Mee's aim in culling from so many current sources as supplements to Aeschylus and Euripides may have been to explore the myth-making potential of our age. He could be suggesting that, just as classics are timeless and thus adaptable to any period, every period flushes out its own myths. Or he could simply be out to have a good time on Euripides's dime. Whatever his plan, this Orestes is freighted with a strong sense of deja vu. The antics that Mee has dreamed up, many of them undoubtedly abetted by Beckerman, have the look of deconstructions past. And while a fair percentage of audience members appeared to be having their ribs tickled by Mee's whimsies during the performance I attended, I wasn't among their number.

This is meant to hold nothing against actors Saidy, Ebling, and Conklin, who acquit themselves ably. Saidy, a handsome man with a pronounced cleft chin, surely understands the mixed emotions of a matricidal protagonist -- not your everyday character spectrum! -- and displays as many of them as required. Ebling and Conklin are flexible actors. All three are limber in the physically demanding sections. The set, surrounded by what looks like a tall, plastic shower curtain, is by Ken Goldstein; the unprepossessing costumes by Amela Baksic; and the lighting by Michael O'Connor. The production's busy sound design is very well handled by Bray Poor.

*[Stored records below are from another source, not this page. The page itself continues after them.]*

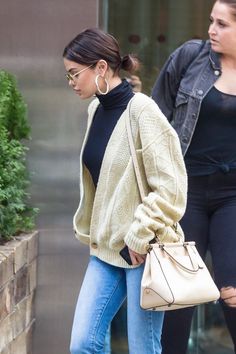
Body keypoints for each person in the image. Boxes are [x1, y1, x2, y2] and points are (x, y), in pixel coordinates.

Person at [63, 27, 187, 354]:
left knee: (143, 349)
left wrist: (140, 233)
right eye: (68, 76)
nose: (72, 82)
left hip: (141, 250)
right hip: (105, 249)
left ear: (101, 68)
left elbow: (172, 186)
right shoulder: (96, 110)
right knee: (82, 345)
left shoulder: (142, 112)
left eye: (75, 73)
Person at [151, 0, 236, 353]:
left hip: (233, 196)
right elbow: (153, 121)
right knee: (178, 294)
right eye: (211, 22)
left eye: (222, 24)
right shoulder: (192, 58)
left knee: (232, 290)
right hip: (185, 193)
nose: (212, 30)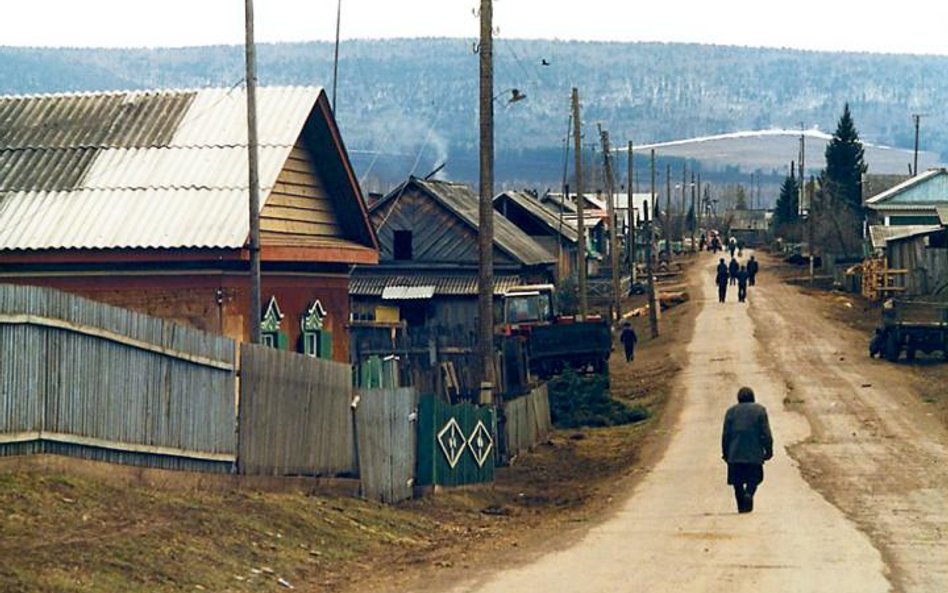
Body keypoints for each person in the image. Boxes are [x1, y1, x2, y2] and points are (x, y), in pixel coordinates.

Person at [722, 386, 773, 513]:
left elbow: (726, 435)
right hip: (754, 453)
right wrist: (768, 450)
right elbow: (766, 433)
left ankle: (741, 506)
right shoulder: (760, 410)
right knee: (754, 477)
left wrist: (725, 453)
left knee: (737, 482)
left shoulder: (730, 412)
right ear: (753, 398)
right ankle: (749, 493)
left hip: (734, 453)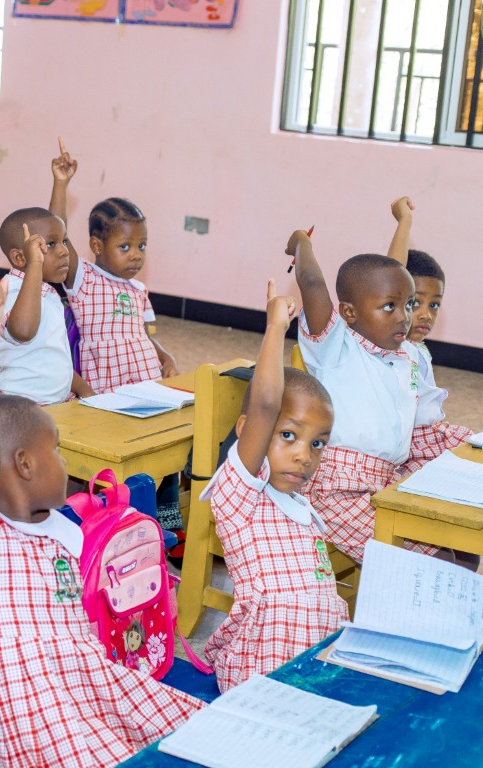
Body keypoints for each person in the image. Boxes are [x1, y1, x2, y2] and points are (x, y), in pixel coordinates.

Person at [0, 233, 203, 767]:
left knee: (193, 726)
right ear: (25, 465)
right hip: (24, 699)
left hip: (83, 674)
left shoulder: (62, 529)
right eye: (54, 451)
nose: (65, 463)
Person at [202, 280, 348, 692]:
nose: (305, 455)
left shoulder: (304, 509)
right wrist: (274, 329)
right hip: (262, 670)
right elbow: (265, 404)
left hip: (314, 662)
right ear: (250, 431)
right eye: (289, 435)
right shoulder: (240, 495)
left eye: (317, 443)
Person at [291, 230, 455, 562]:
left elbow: (424, 426)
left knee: (458, 547)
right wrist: (299, 243)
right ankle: (397, 611)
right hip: (336, 493)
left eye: (407, 304)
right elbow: (310, 281)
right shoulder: (335, 348)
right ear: (349, 313)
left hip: (386, 483)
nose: (404, 316)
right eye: (389, 307)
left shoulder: (405, 356)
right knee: (429, 562)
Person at [51, 139, 177, 394]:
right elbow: (56, 234)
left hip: (146, 379)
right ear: (97, 246)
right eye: (125, 247)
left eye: (141, 246)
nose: (136, 255)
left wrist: (165, 357)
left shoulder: (138, 289)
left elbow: (143, 335)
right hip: (106, 388)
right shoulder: (84, 279)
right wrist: (61, 184)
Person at [385, 195, 473, 476]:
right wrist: (405, 223)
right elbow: (390, 280)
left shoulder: (419, 349)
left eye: (434, 304)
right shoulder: (391, 346)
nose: (425, 314)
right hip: (409, 443)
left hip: (431, 435)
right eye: (414, 302)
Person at [0, 206, 94, 404]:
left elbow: (53, 356)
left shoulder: (48, 294)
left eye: (64, 241)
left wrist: (86, 391)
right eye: (50, 244)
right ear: (20, 257)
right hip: (19, 409)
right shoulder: (9, 292)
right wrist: (34, 266)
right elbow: (23, 330)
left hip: (56, 404)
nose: (64, 251)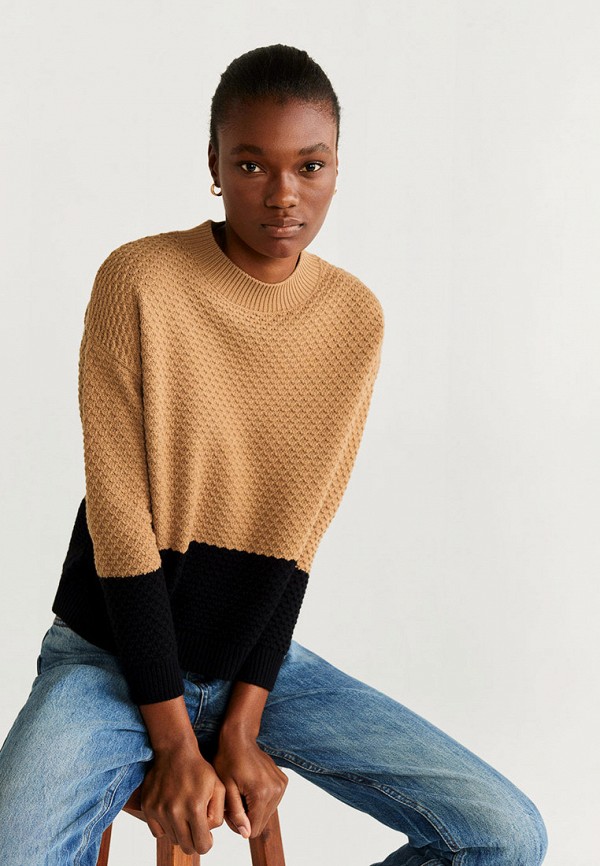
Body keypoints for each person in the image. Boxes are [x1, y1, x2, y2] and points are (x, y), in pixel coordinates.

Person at [0, 44, 548, 866]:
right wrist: (174, 741)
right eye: (252, 164)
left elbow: (297, 542)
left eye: (309, 166)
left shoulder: (353, 317)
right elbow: (119, 523)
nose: (284, 194)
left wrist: (242, 722)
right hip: (111, 656)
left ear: (336, 169)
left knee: (504, 833)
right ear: (214, 166)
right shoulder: (140, 279)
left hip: (253, 661)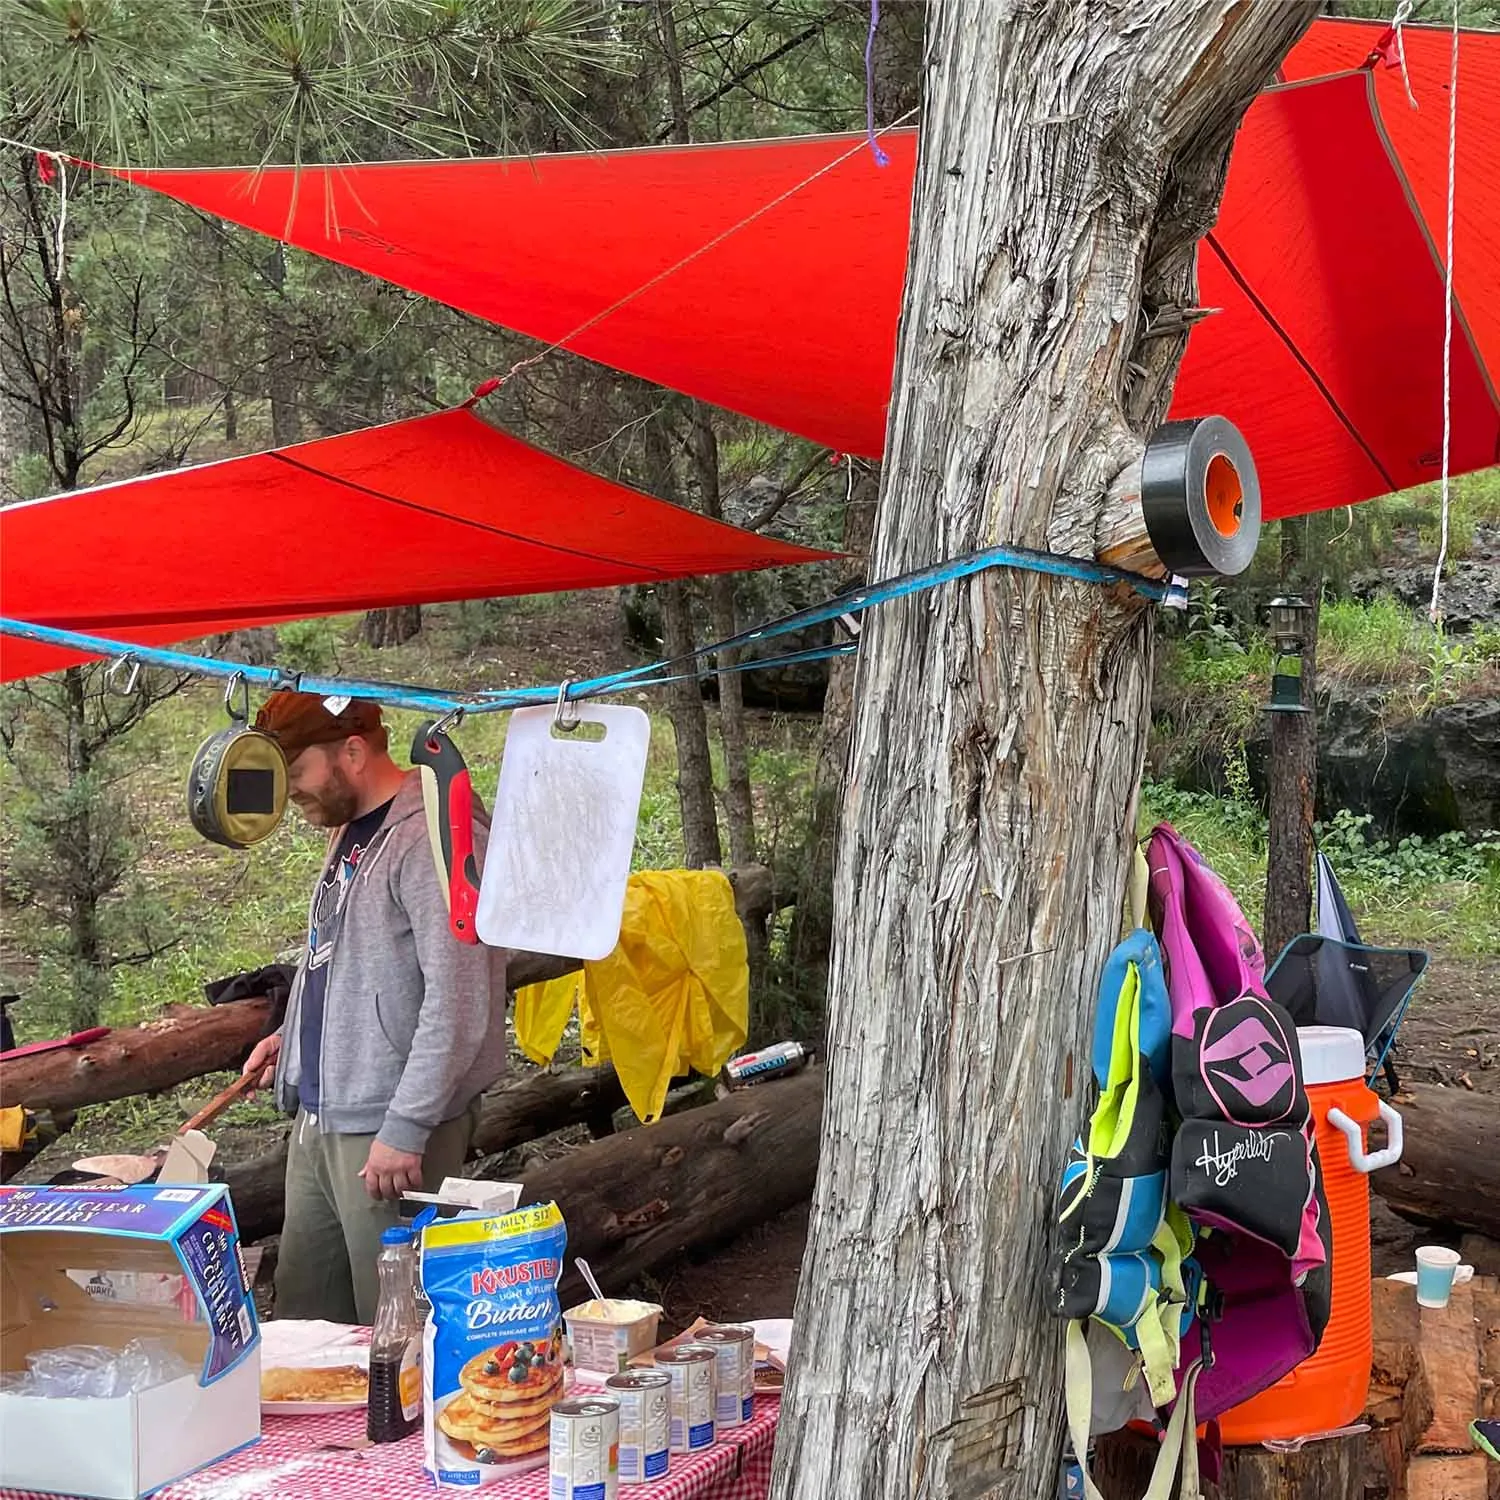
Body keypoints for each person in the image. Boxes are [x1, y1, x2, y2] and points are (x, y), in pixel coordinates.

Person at [240, 691, 507, 1324]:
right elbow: (336, 955)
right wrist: (296, 1041)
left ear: (353, 753)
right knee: (308, 1327)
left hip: (389, 1130)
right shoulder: (350, 828)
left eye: (296, 772)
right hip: (323, 1118)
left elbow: (460, 997)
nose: (290, 793)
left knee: (397, 1336)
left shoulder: (432, 840)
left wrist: (406, 1126)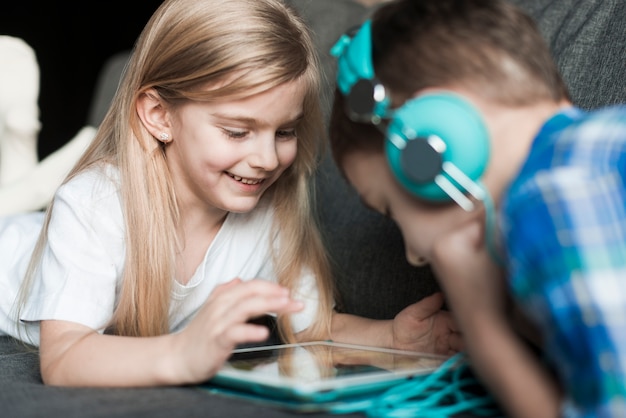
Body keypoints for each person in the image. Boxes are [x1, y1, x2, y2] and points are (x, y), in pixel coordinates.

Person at [0, 0, 461, 388]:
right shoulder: (94, 204)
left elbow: (312, 327)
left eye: (285, 131)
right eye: (238, 131)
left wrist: (394, 339)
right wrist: (182, 354)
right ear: (159, 115)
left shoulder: (268, 210)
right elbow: (63, 359)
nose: (266, 158)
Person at [329, 0, 626, 417]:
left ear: (430, 148)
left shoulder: (552, 198)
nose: (413, 253)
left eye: (391, 211)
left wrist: (485, 329)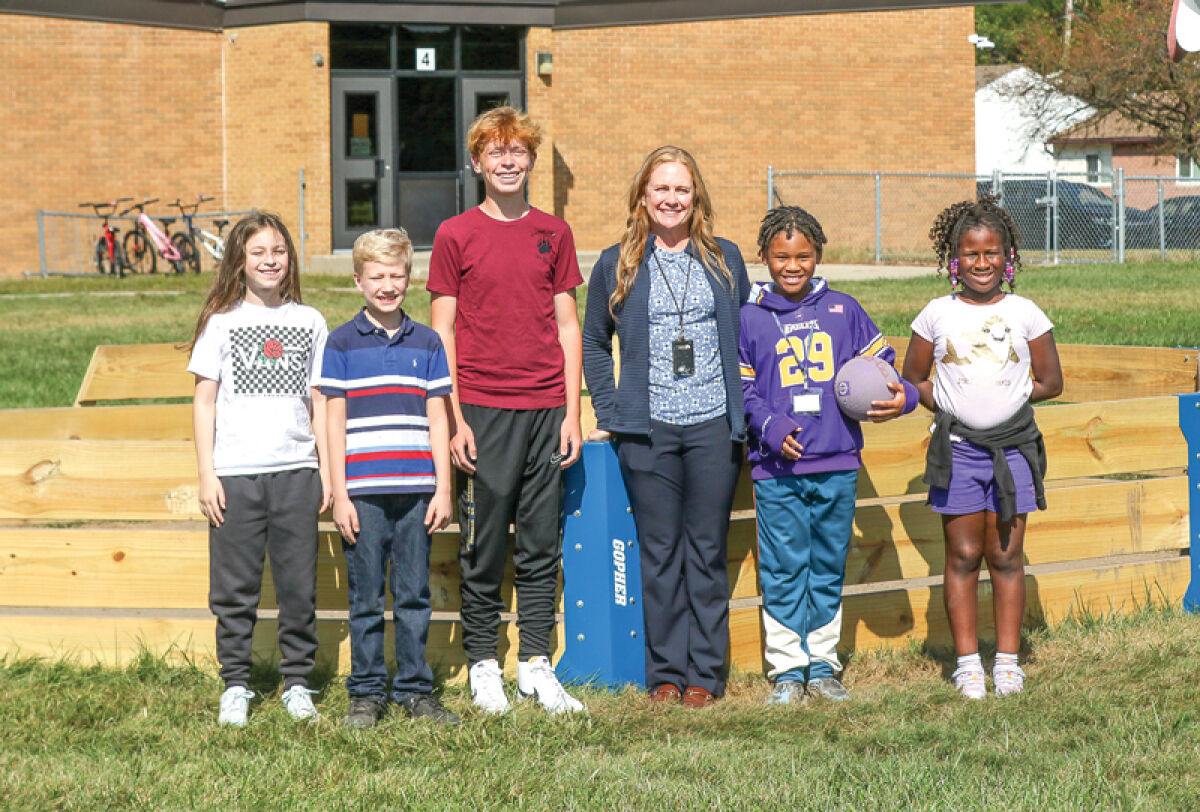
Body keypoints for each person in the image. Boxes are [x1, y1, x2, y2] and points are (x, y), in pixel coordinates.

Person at [428, 106, 585, 715]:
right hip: (483, 408)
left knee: (542, 541)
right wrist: (457, 417)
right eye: (496, 152)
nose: (508, 161)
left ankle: (537, 662)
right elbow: (442, 333)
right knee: (484, 544)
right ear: (477, 163)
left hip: (546, 406)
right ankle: (484, 663)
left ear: (532, 160)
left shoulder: (555, 233)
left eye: (518, 151)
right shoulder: (455, 234)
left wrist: (572, 413)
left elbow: (568, 326)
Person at [582, 146, 750, 708]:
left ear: (695, 195)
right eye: (661, 189)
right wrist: (611, 410)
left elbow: (745, 338)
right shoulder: (616, 263)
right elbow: (593, 342)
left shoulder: (724, 258)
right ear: (642, 197)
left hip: (712, 427)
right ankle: (665, 674)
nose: (671, 199)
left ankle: (705, 673)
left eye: (681, 189)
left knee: (705, 550)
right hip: (646, 432)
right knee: (658, 553)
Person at [739, 206, 918, 705]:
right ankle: (786, 668)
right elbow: (743, 389)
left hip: (837, 461)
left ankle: (821, 663)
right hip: (777, 468)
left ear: (818, 255)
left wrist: (902, 394)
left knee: (825, 563)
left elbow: (883, 371)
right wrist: (770, 427)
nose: (792, 265)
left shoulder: (845, 309)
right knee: (782, 564)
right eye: (781, 256)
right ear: (764, 257)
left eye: (803, 255)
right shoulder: (749, 317)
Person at [901, 195, 1063, 700]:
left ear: (1007, 256)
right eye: (970, 254)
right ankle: (969, 664)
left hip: (1014, 450)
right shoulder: (935, 314)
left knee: (1006, 555)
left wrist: (1008, 404)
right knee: (964, 554)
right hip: (958, 452)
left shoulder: (1026, 312)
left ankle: (1008, 662)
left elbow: (1050, 381)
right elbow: (914, 378)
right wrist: (949, 406)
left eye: (992, 252)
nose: (982, 263)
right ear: (954, 260)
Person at [186, 211, 331, 727]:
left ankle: (297, 682)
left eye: (279, 251)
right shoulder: (221, 323)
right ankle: (236, 684)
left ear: (290, 258)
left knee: (298, 585)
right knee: (234, 588)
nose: (271, 261)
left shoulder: (309, 321)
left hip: (296, 472)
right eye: (259, 253)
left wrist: (328, 472)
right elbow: (205, 402)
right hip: (235, 476)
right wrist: (208, 473)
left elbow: (319, 401)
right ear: (240, 263)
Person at [320, 228, 459, 728]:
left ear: (409, 279)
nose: (387, 285)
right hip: (363, 495)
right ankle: (366, 691)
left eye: (396, 276)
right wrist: (338, 493)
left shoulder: (427, 342)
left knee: (414, 594)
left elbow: (438, 417)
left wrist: (443, 488)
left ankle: (416, 689)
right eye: (376, 276)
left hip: (417, 491)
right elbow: (333, 421)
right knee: (364, 598)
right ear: (358, 280)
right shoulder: (340, 343)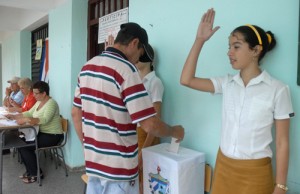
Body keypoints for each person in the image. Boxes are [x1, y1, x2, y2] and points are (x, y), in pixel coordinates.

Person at [180, 9, 293, 194]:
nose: (229, 52)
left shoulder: (278, 89)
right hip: (224, 167)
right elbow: (186, 80)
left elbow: (282, 143)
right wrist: (200, 40)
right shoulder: (227, 83)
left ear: (256, 50)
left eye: (236, 46)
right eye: (229, 46)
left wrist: (280, 186)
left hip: (256, 174)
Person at [71, 22, 184, 194]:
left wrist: (88, 146)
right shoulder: (126, 71)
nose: (138, 59)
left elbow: (75, 113)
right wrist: (174, 131)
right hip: (119, 169)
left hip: (93, 163)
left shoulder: (87, 67)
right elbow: (150, 124)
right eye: (140, 52)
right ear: (134, 43)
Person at [8, 81, 64, 183]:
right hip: (41, 132)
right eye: (33, 93)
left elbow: (45, 119)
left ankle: (36, 174)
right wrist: (14, 116)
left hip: (53, 135)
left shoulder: (52, 103)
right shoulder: (39, 102)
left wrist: (26, 120)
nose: (34, 95)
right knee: (20, 143)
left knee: (24, 147)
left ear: (44, 93)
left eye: (36, 93)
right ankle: (30, 171)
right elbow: (29, 112)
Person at [135, 44, 164, 194]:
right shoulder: (134, 81)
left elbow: (155, 120)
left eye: (142, 54)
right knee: (136, 179)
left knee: (147, 178)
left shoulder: (155, 82)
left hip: (147, 136)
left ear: (150, 59)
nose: (137, 58)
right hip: (133, 134)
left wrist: (144, 150)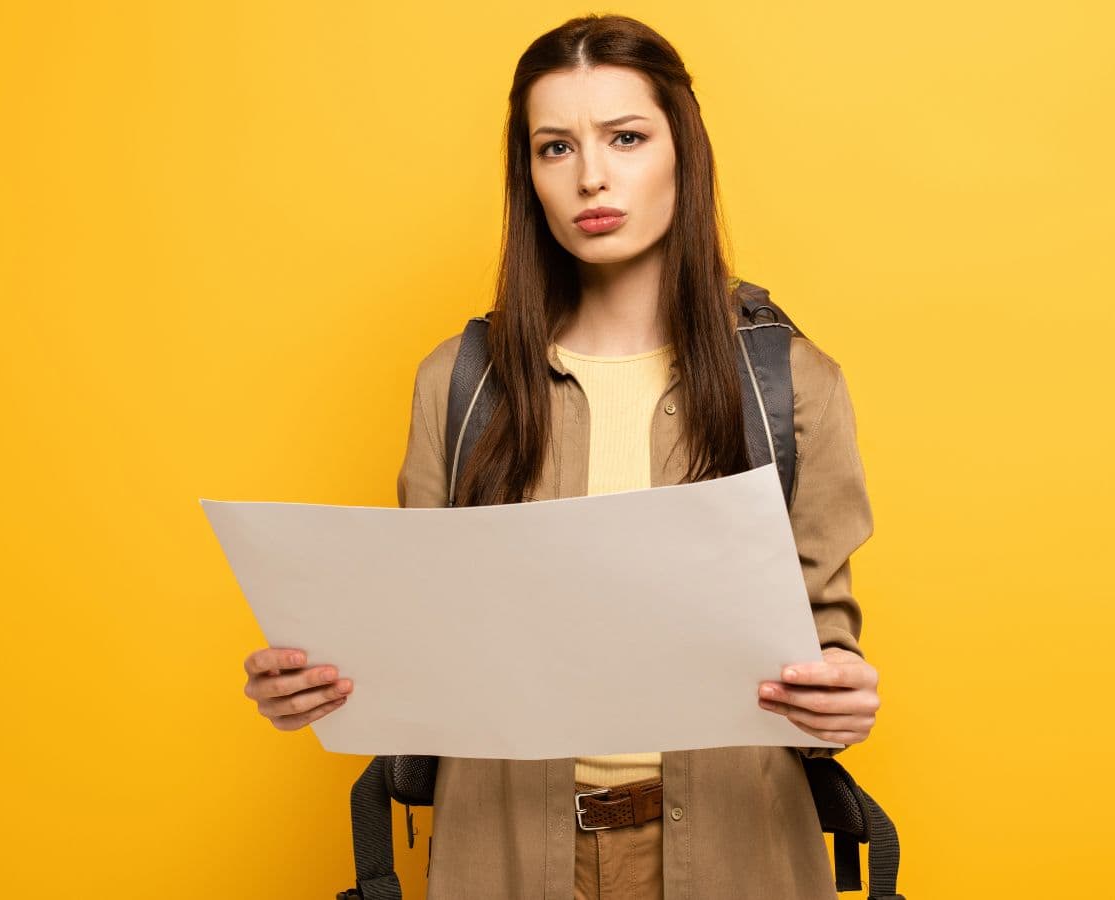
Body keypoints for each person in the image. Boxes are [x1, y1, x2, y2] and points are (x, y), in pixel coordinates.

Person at [241, 13, 880, 899]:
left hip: (738, 849)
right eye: (554, 147)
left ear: (681, 152)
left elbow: (823, 645)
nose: (591, 176)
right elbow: (418, 642)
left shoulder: (790, 380)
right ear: (528, 174)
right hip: (500, 852)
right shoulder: (460, 382)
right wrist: (317, 686)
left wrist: (840, 699)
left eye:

The purpose of Greek tragedy was to instill awe in the viewers -- to demonstrate the consequences of acts committed against the natural order and by doing so, discourage the audience from such acts. The objective was catharsis, the Greek word for purification. Mee doesn't seem to have the same goals in mind: His Orestes, Electra, and Pylades are tested and tried but never presented as real-life (or real larger-than-life) characters capable of moving spectators much beyond giggles. Prolific as he is, the playwright has more than once over the past few years seemed to be focusing on "Mee, Mee, Mee." With Orestes, he does that in more ways than one.